Look below for the line containing "làm thầm lặng"; from there, print each line exactly up to and including the line containing "làm vũ khí và lấy sự tin yêu làm lá chắn.", and stop.
-------- Supplied records --------
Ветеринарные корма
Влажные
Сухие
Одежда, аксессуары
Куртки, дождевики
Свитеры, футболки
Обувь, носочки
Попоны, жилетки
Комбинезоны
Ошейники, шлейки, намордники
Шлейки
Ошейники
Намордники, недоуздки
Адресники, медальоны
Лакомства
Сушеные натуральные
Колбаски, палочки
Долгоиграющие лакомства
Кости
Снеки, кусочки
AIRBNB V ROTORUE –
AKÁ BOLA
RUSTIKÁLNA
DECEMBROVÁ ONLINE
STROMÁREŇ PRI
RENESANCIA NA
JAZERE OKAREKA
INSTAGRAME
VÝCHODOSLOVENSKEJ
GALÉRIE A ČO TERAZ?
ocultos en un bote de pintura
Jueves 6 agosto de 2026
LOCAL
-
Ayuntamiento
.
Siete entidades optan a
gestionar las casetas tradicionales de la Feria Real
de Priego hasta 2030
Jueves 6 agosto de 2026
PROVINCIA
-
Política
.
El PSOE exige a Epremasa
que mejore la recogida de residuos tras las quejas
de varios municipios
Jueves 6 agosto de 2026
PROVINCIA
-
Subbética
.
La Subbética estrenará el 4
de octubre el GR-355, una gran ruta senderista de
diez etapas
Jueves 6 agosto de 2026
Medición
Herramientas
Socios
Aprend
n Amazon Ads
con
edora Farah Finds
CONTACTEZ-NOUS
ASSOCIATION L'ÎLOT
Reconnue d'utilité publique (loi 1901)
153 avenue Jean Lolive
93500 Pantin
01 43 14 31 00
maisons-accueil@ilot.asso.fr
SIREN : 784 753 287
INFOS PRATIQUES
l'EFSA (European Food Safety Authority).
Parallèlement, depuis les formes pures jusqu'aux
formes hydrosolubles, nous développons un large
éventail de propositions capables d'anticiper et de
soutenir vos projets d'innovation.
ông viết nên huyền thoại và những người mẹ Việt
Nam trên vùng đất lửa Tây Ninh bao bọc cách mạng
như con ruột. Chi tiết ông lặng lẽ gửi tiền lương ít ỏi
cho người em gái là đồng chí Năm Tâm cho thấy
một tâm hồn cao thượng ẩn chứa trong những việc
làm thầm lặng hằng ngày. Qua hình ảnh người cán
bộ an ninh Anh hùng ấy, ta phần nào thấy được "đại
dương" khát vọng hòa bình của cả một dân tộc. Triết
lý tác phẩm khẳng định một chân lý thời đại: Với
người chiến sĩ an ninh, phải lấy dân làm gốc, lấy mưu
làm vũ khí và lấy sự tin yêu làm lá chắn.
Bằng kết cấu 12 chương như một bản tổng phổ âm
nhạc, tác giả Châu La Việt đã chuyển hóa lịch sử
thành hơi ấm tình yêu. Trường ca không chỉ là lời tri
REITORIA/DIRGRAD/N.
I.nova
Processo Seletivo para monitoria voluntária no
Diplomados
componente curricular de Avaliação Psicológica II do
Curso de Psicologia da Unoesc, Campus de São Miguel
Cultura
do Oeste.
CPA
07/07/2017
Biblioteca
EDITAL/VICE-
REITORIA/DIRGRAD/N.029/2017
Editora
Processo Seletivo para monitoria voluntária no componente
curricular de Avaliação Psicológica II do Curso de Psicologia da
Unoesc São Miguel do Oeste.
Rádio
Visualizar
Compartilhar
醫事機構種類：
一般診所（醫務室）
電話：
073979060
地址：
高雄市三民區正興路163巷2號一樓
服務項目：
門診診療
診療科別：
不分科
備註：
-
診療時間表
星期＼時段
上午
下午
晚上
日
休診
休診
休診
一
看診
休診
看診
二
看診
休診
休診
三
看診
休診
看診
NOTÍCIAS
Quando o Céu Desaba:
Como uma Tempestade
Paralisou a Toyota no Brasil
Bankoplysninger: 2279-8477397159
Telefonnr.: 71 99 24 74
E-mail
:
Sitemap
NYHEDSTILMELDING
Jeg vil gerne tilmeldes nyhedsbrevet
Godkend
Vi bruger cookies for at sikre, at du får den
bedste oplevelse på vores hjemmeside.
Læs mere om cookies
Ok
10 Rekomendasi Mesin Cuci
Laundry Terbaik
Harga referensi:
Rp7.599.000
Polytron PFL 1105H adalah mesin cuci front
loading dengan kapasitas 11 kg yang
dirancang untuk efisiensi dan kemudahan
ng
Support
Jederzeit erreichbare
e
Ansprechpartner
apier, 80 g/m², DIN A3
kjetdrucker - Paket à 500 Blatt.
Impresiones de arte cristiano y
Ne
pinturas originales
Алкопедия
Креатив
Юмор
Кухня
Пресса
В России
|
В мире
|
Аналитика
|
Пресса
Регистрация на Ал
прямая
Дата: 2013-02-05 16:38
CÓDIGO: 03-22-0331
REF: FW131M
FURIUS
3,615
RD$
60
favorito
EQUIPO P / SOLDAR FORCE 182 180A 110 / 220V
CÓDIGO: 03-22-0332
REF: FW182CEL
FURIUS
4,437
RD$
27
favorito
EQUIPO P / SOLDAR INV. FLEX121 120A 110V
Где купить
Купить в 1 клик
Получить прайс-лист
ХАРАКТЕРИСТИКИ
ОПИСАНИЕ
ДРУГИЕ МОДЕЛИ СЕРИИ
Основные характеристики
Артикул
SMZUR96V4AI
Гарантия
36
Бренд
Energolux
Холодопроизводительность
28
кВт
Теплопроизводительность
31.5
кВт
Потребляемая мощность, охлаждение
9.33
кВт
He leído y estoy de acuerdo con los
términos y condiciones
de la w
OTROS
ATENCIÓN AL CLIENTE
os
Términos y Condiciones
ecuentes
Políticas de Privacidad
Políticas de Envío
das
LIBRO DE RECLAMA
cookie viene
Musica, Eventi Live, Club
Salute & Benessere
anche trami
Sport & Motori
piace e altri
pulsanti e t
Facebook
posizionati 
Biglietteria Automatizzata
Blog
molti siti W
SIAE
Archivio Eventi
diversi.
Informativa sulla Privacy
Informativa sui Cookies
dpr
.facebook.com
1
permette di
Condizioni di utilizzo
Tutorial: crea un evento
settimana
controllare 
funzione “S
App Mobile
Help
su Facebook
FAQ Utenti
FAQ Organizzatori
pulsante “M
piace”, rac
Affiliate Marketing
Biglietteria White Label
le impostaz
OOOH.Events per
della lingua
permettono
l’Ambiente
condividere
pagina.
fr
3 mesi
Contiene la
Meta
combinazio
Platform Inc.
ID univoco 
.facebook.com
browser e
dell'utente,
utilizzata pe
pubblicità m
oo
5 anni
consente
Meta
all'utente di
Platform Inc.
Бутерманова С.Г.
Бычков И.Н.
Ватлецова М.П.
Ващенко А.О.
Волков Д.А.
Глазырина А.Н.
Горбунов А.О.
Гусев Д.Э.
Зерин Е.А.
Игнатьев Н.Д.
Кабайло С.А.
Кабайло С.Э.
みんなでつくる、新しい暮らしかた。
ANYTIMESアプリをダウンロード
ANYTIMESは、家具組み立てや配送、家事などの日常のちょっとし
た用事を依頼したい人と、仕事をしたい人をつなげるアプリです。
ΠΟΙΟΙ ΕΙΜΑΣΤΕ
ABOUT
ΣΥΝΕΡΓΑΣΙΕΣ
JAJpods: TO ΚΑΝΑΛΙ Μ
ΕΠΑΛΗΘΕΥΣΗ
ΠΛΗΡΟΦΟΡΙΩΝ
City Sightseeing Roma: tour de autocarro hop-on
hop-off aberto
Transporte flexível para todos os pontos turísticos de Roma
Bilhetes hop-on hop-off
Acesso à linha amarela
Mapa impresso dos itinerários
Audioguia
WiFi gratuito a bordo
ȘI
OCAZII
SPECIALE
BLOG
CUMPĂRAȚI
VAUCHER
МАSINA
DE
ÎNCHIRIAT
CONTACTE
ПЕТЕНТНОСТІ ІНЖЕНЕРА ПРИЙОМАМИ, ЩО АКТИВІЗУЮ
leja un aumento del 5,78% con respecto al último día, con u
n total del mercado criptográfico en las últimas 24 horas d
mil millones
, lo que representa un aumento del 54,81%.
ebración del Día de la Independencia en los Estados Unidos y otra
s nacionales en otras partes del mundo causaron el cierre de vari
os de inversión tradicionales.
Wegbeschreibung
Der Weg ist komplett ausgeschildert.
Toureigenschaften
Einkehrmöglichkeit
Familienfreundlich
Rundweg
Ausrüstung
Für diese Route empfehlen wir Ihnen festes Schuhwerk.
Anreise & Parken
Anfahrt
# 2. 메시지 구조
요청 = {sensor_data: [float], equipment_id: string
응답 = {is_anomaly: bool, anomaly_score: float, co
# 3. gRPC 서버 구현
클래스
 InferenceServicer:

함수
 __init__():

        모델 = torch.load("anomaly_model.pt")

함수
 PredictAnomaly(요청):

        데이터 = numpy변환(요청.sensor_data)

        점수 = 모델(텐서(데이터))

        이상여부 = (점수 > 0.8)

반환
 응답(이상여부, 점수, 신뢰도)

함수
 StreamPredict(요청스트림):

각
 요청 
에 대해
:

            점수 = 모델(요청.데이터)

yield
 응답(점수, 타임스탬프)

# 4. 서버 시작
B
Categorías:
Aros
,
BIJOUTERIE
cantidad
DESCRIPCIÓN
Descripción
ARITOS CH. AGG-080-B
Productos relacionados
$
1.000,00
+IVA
--------
Answer for this exercise:
làm thầm lặng hằng ngày. Qua hình ảnh người cán
bộ an ninh Anh hùng ấy, ta phần nào thấy được "đại
dương" khát vọng hòa bình của cả một dân tộc. Triết
lý tác phẩm khẳng định một chân lý thời đại: Với
người chiến sĩ an ninh, phải lấy dân làm gốc, lấy mưu
làm vũ khí và lấy sự tin yêu làm lá chắn.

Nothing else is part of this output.